While You’re There: Ever wonder what WCHA rivalries look like on Astroturf? You can find out at 1 p.m. on Saturday when MSU, Mankato’s football team visits Grand Forks for a date with the Fighting Sioux. Currently ranked sixth in the nation in Division II, the Sioux have football facilities nearly as nice as their palatial hockey rink. Opened in 2001, the Alerus Center seats 13,500 and provides indoor comfort from the chilly prairie winds. Tickets can be found at 877-91-SIOUX.

Stick Salute

To the folks who designed the new MSU, Mankato logo. Sure, the kids loved that cartoonish “Stomper” thing that they had before, but to the folks old enough to vote, it seemed a little too, well, cartoonish.

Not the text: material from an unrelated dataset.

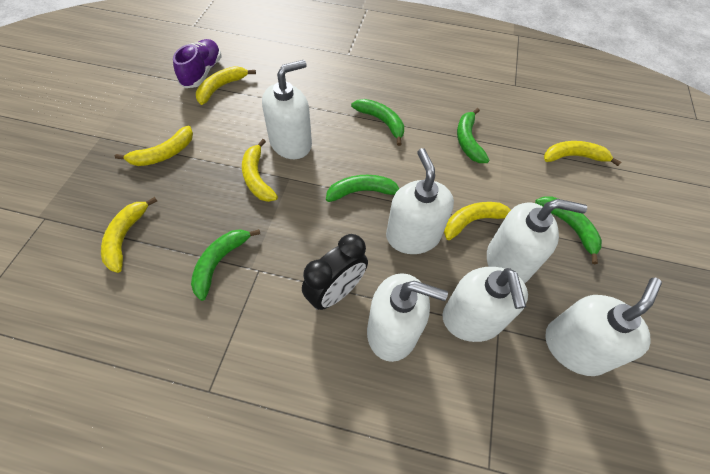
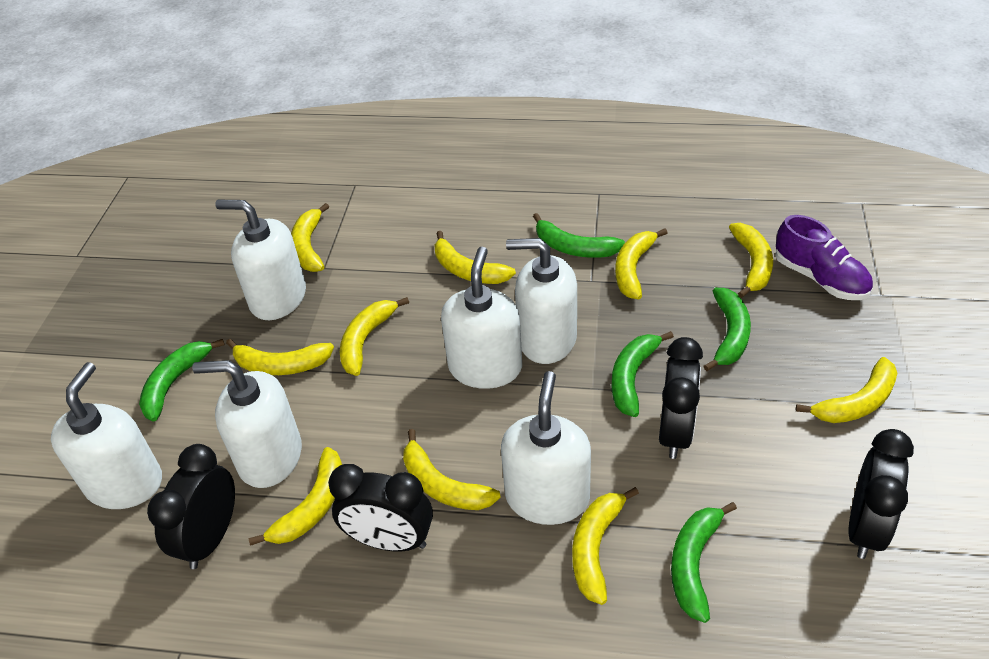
black clock: [302,234,368,310] = 1 -> [147,444,235,569] [328,464,433,551] [659,337,703,459] [848,429,914,559] = 4
yellow banana: [101,197,157,273] [115,126,193,166] [196,66,256,105] [242,139,278,202] [444,202,511,240] [544,141,621,166] = 6 -> [226,339,334,375] [248,447,342,546] [291,203,329,272] [340,297,409,376] [403,429,501,510] [434,231,516,284] [572,487,639,605] [615,228,668,299] [729,223,773,298] [796,357,897,423] = 10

The Mavs’ new logo, unveiled recently, seems a little more serious, and hey, who doesn’t get hungry for a good-sized steak when they see that new bovine?

Bench Minor

To the folks who authorized the new MSU, Mankato logo. Aren’t we overdue for a little “identity stability”? Greater Mankato’s favorite college hockey school is now on its third name (Mankato State College, Mankato State University and now Minnesota State University, Mankato), its second nickname (they were the Indians until 1977) and its fourth official logo in the past decade. Change can be a good thing in many cases, but let’s take a little breather before they’re unveiling “Southern Minnesota State” as the school’s next moniker.

PUCKS TO PICK UP AFTER PRACTICE

• What may be college hockey's most lopsided rivalry will be renewed this weekend. Colorado College and Air Force have played 60 games since 1969 and the Tigers have won 52 of them, including the last 21 in a row. Think that the Falcons will have an advantage, playing at home and all? Think again. The Tigers are 26-4-1 versus Air Force in games played on the scenic grounds of the Academy. No word as to whether the Falcons will raise a banner to commemorate Nov. 9, 1985, which was the date of their last win over CC, a 6-5 overtime triumph at since-demolished Broadmoor World Arena.

• While there are no live NHL games to be seen on Fox Sports these days, they’re cranking up the pro and college hockey Wayback Machine to give viewers a hockey fix while they wait for a settlement to the labor unrest. Starting Nov. 4, FSN North will show fans in the Upper Midwest seven classic college hockey games featuring Minnesota, Colorado College, Minnesota Duluth, Wisconsin, North Dakota, St. Cloud State and Boston College, as well as 10 notable Minnesota Wild and Minnesota North Stars games. Gopher fans will want to tune in on Dec. 2 to re-live their team’s upset of CC in the first round of the 2000 WCHA playoffs, in what was Don Lucia’s first postseason return to Colorado Springs.

• After he put up gaudy numbers in the USHL, it’s expected that Denver freshman goalie Peter Mannino will have a productive and memorable career with the Pioneers. But his first appearance between the pipes for DU is probably one that Mannino and his defenders will try to forget. Last Friday in Chestnut Hill, Mannino got his first collegiate start versus Boston College and took the loss after allowing five goals on 26 Eagle shots. Three of BC’s six goals in the game came on breakaways, and probably produced some unpleasant déjà vu for DU fans. In the middle of the 2003-04 season, the Pioneers were plagued by defensive struggles that left then-goalie Adam Berkhoel to face many breakaways. Of course, the team did make a nice little rally later in the campaign.

• What do Tennessee Titans owner Bud Adams, New York Yankees owner George Steinbrenner and former Wisconsin defenseman Barry Richter have in common? As of last Saturday, all three are members of the Athletic Hall of Fame at Culver Military Academy in Indiana. Richter, a first-team All-American for the Badgers in 1993, played at Culver before winning the 1990 NCAA title at Wisconsin. He is the second former Badger defenseman honored by the prep school – five-time NHL All-Star Gary Suter (an ’82 grad of Culver) was previously inducted.

A variety of sources were utilized in the compilation of this report.